GAINESVILLE, Fla. — Six University of Florida Institute of Food and Agricultural Sciences faculty members, who are trying to solve global issues as wide-ranging as better alternative fuels and nutrient absorption, have been named as UF Research Foundation Professors for 2016-19.
The recognition goes to faculty who demonstrate a distinguished record of research and a strong research agenda that’s likely to continue to distinguish them in their fields.
“UF/IFAS faculty research continuously shows its value in practical ways, but these faculty members stand out because the University of Florida is recognizing their outstanding work,” said UF/IFAS Dean for Research Jackie Burns. “Their scientific research helps solve global issues ranging from potential solutions to citrus greening to growing crops in a changing climate to finding new sources of alternative energy.”
The following UF/IFAS faculty members earned the recognition:
- Senthold Asseng, a professor in agricultural and biological engineering. “Global food security, agricultural sustainability and climate change are major challenges for humanity,” Asseng said. “My research goals are to explore adaptation strategies for improving food security in sustainable agricultural systems in the context of climate change using mathematical computer simulation.”
- Liwei Gu, an associate professor in food science and human nutrition. Gu explores chemistry and absorption of health-promoting components in blueberries, cranberries and grapes.
- Mark Settles, a professor in horticultural sciences. Settles’ research program focuses on genes required for corn kernel growth and development. “We discovered genes controlling cell division and starch accumulation in the kernel,” Settles said. His current research helps adapt corn to the growing conditions that are expected due to climate change.
- Chris Wilson, a professor in soil and water science. Wilson’s research program characterizes exposure of aquatic environments to pollutants, effects of those pollutants on aquatic organisms and develops and evaluates the potential of proposed management practices for improving water quality and reducing risks of exposure to aquatic organisms.
- Wilfred Vermerris, associate professor in microbiology and cell science. Vermerris works on sweet sorghum to get the best yield for sugars that can be fermented to biofuels and chemicals for the production of bio-degradable plastics. He and his team have bred sweet sorghums that are disease-resistant and yield large amounts of sugars and biomass. They are also developing sweet sorghums that are very efficient with the available water, and that produce biomass that can be converted more easily to fermentable sugars.
- Nian Wang, an associate professor in microbiology and cell science who conducts his research at the UF/IFAS Citrus Research and Education Center in Lake Alfred, Florida. Wang’s research focuses on citrus bacterial diseases including Huanglongbing, also known as citrus greening; and citrus canker. He and his team are trying to understand the interaction between the host – a citrus tree — and the pathogens, and generate disease-resistant citrus using genome editing technology.

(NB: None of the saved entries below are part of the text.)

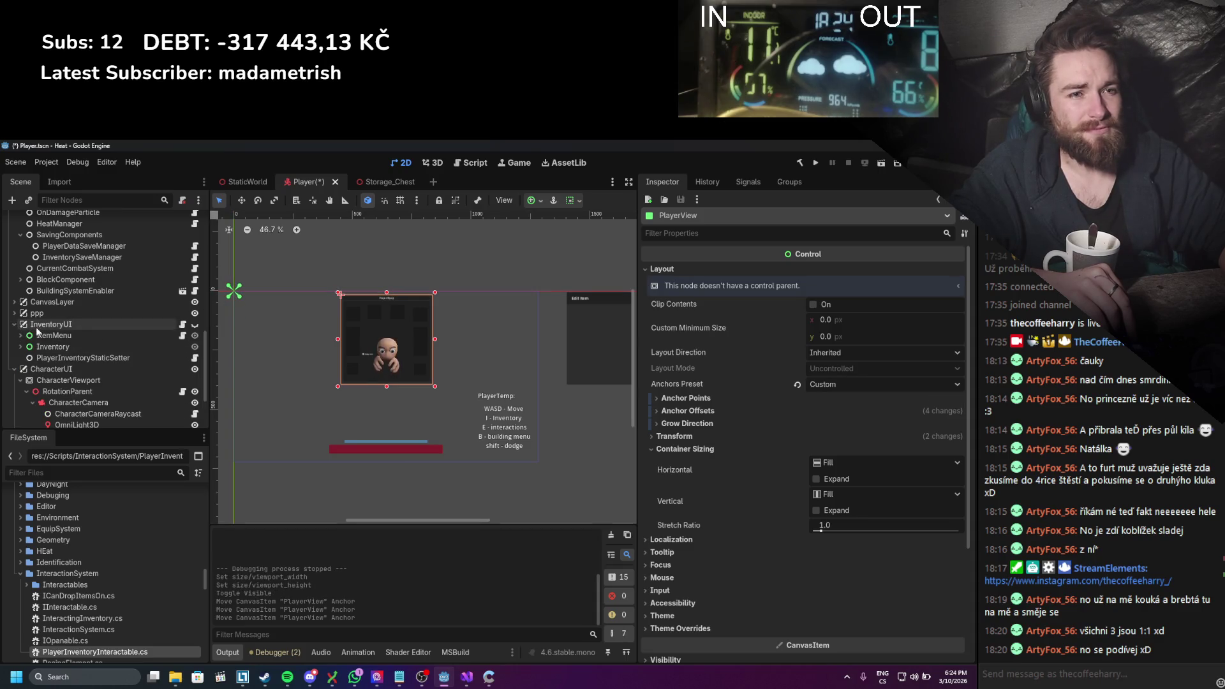
{"action": "left_click", "coordinate": [39, 324]}
{"action": "left_click", "coordinate": [54, 349]}
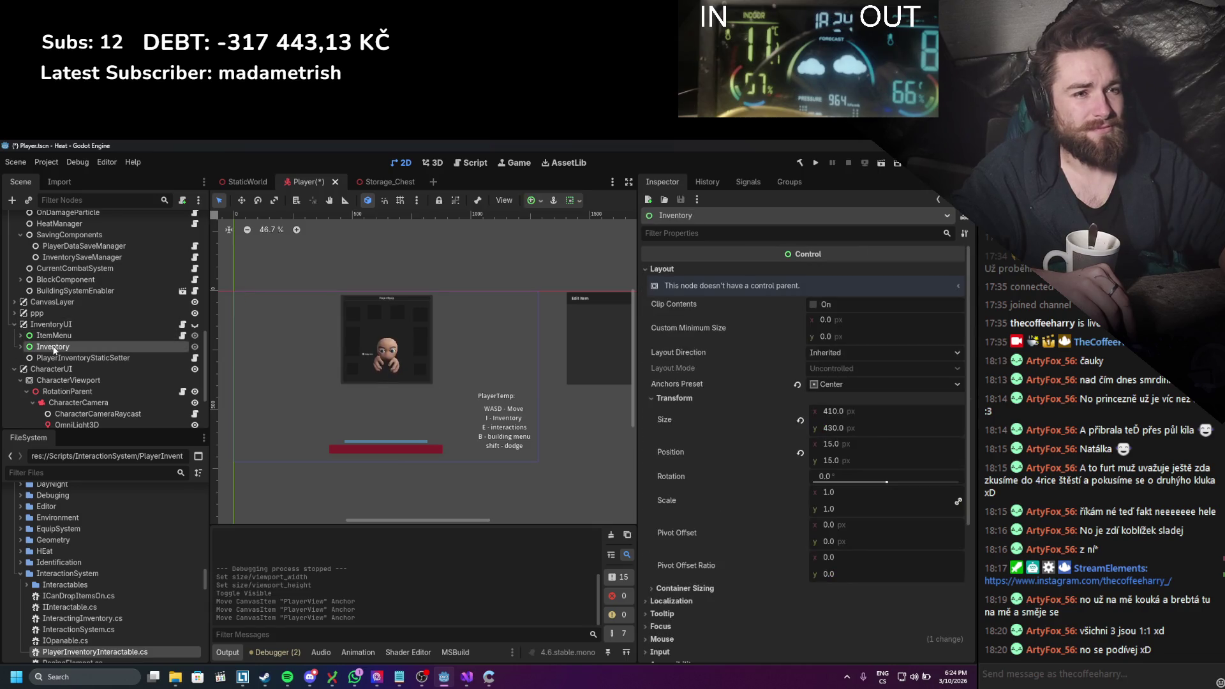
{"action": "scroll", "coordinate": [320, 351], "scroll_direction": "down", "scroll_amount": 1}
{"action": "left_click", "coordinate": [195, 324]}
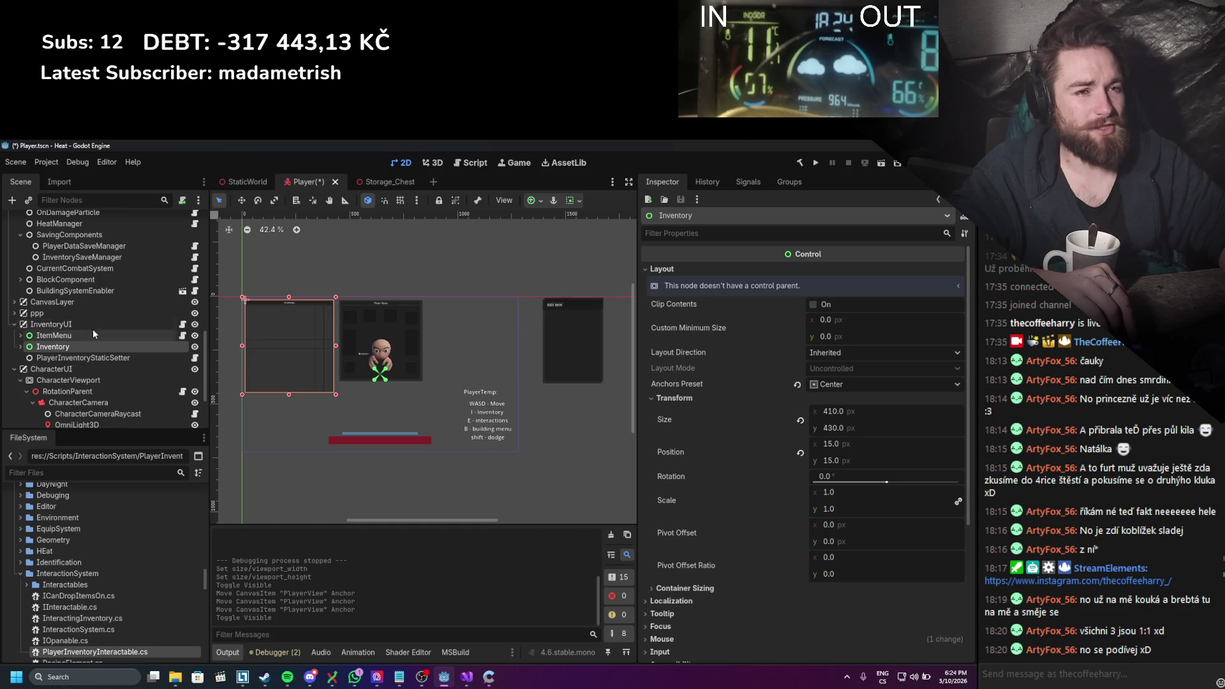
{"action": "left_click", "coordinate": [195, 324]}
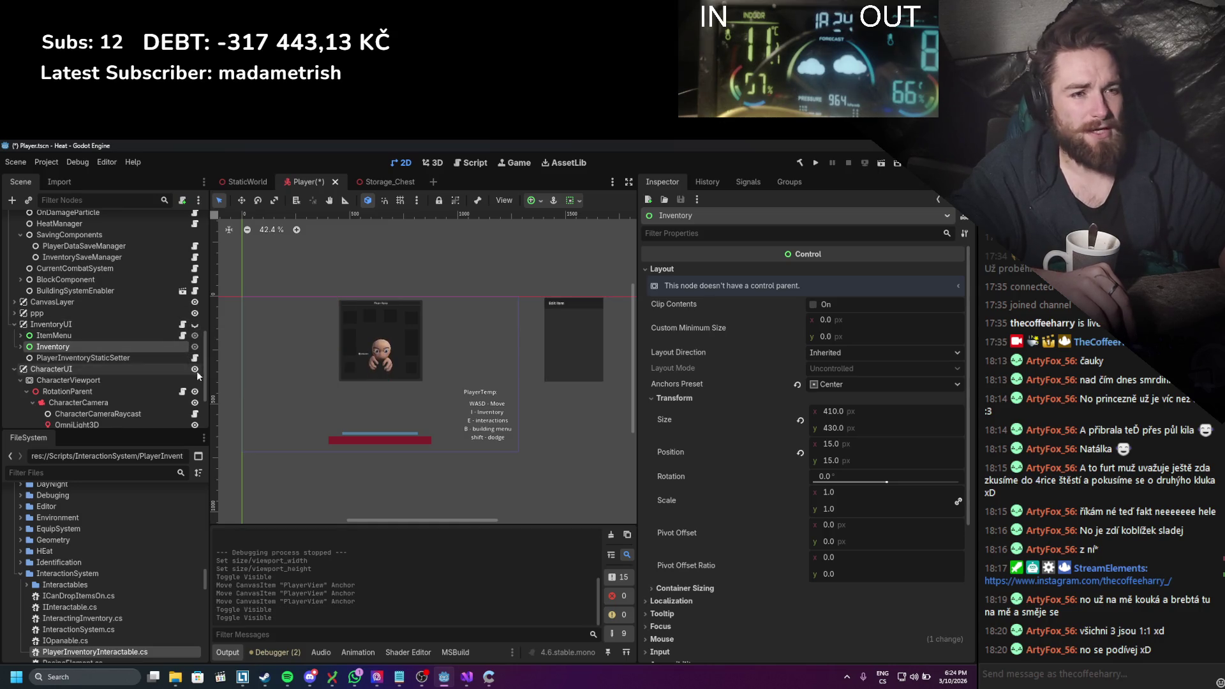
{"action": "scroll", "coordinate": [132, 370], "scroll_direction": "down", "scroll_amount": 2}
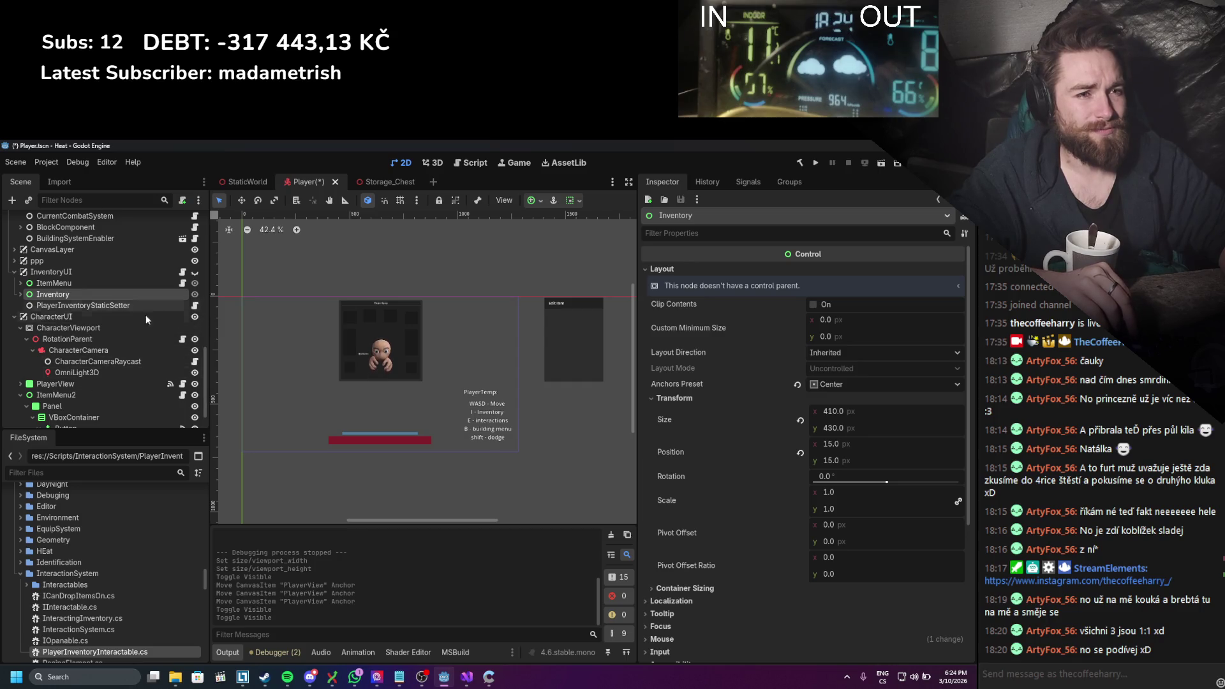
{"action": "left_click", "coordinate": [81, 318]}
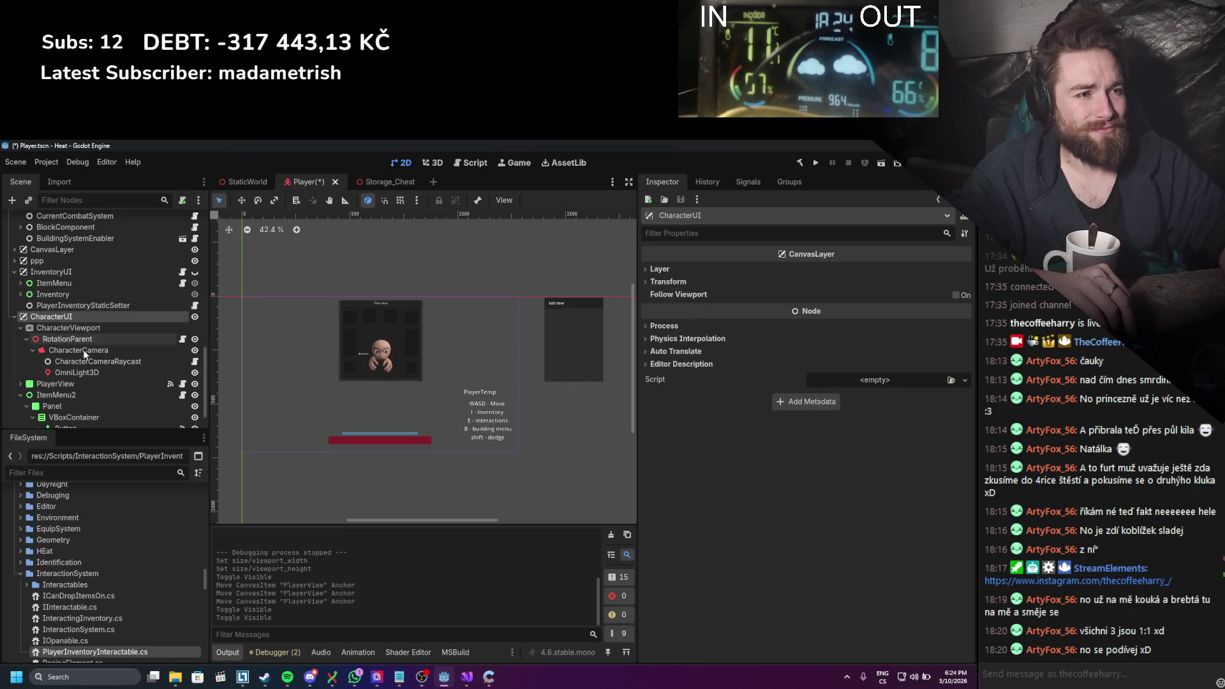
{"action": "left_click", "coordinate": [138, 294]}
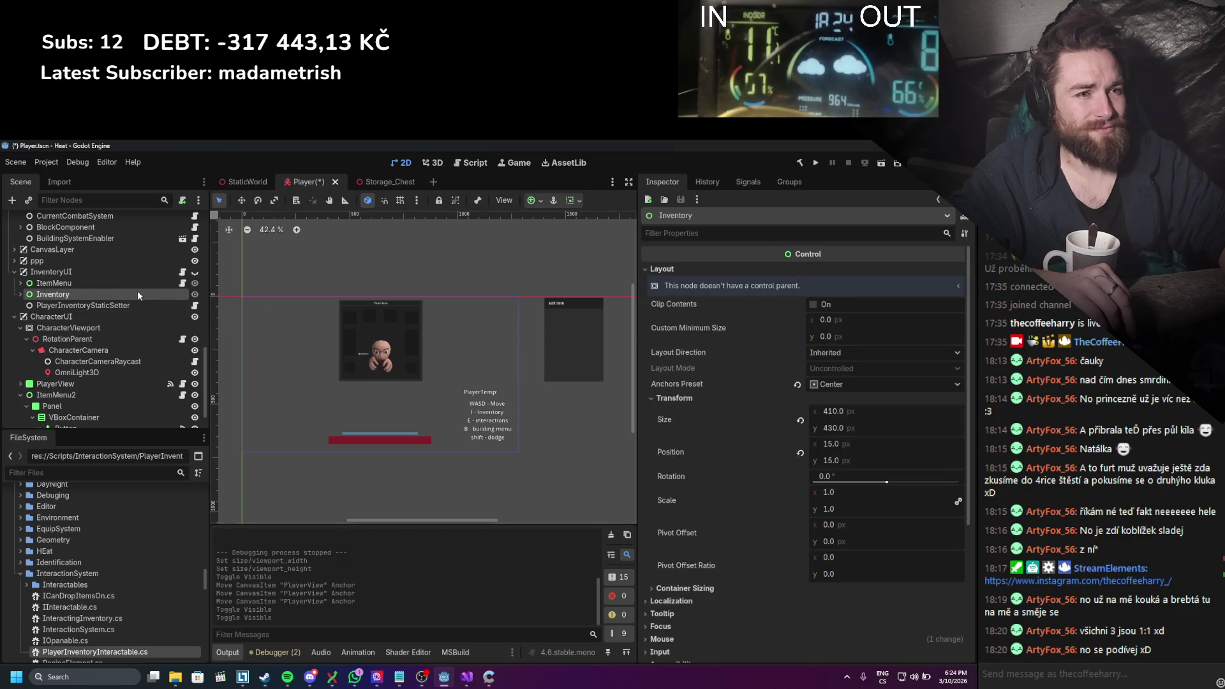
{"action": "left_click", "coordinate": [195, 272]}
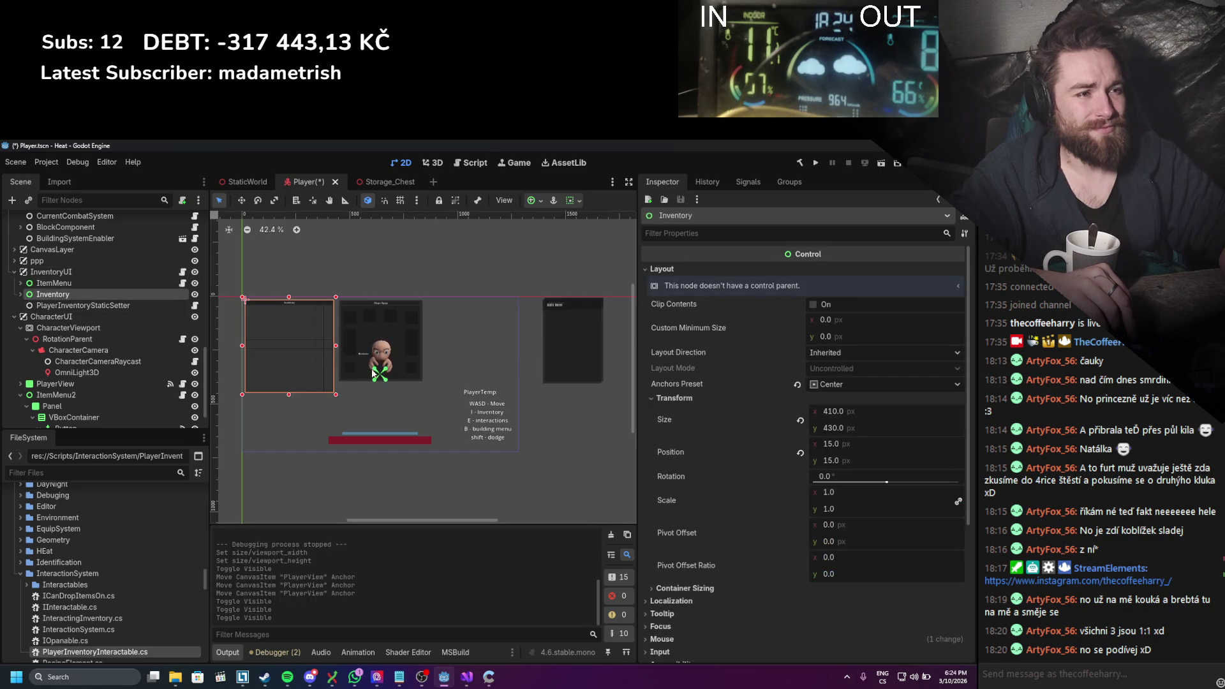
{"action": "left_click_drag", "start_coordinate": [233, 300], "coordinate": [238, 292]}
{"action": "left_click_drag", "start_coordinate": [383, 377], "coordinate": [242, 295]}
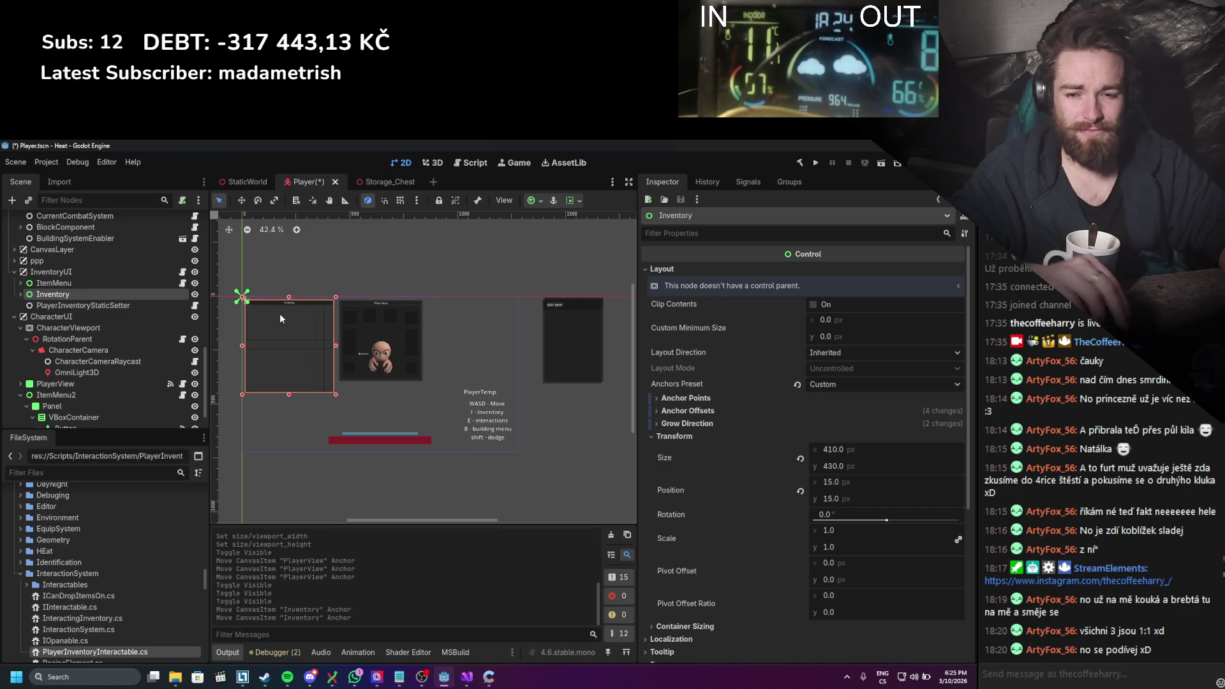
Step: Hide the Inventory and CharacterUI layers, save the Player scene, and run the project
{"action": "key", "text": "ctrl+s"}
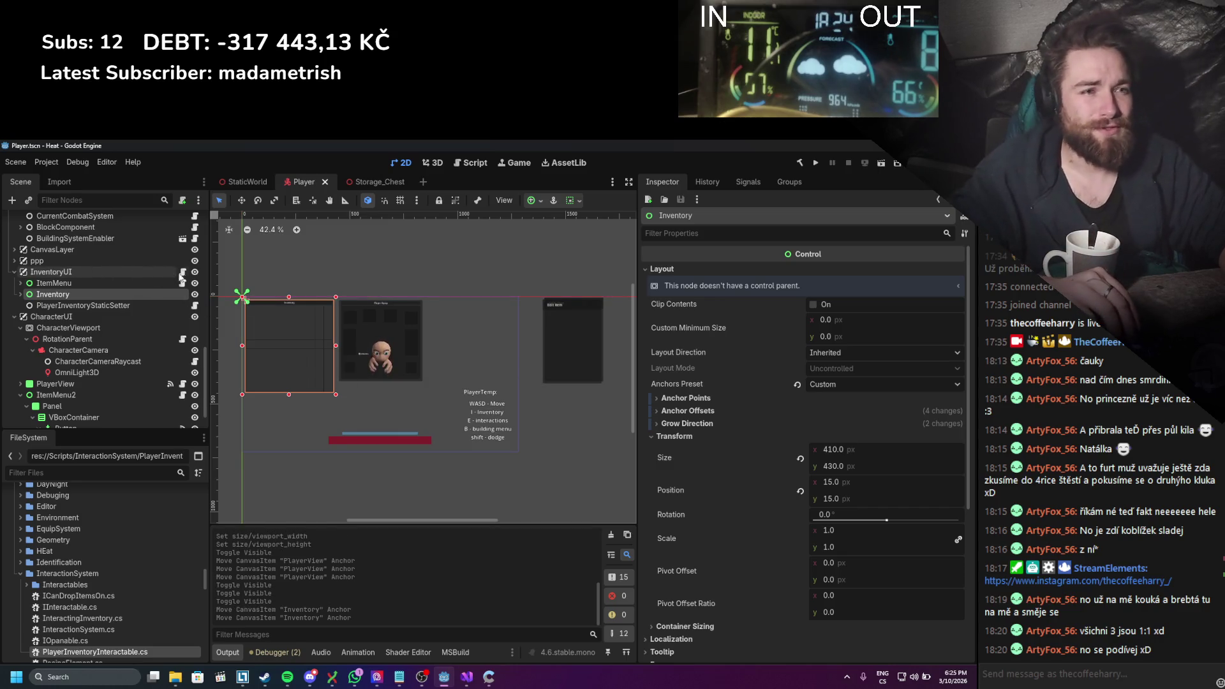
{"action": "left_click", "coordinate": [195, 272]}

The three-year award includes a $5,000 annual salary supplement and a one-time $3,000 grant. The professorships are funded from the university’s share of royalty and licensing income on UF-generated products.
“Our faculty are constantly searching for ways to help feed the hungry, preserve our fresh water, protect our crops and ensure we get the proper nutrition to stay healthy,” said Jack Payne, UF senior vice president for agriculture and natural resources. “I am constantly amazed at the scientific results produced by our extraordinary faculty.”
During each of the three years, the award winners receive a salary supplement of $5,000 and a one-time allocation of $3,000 to support their research program.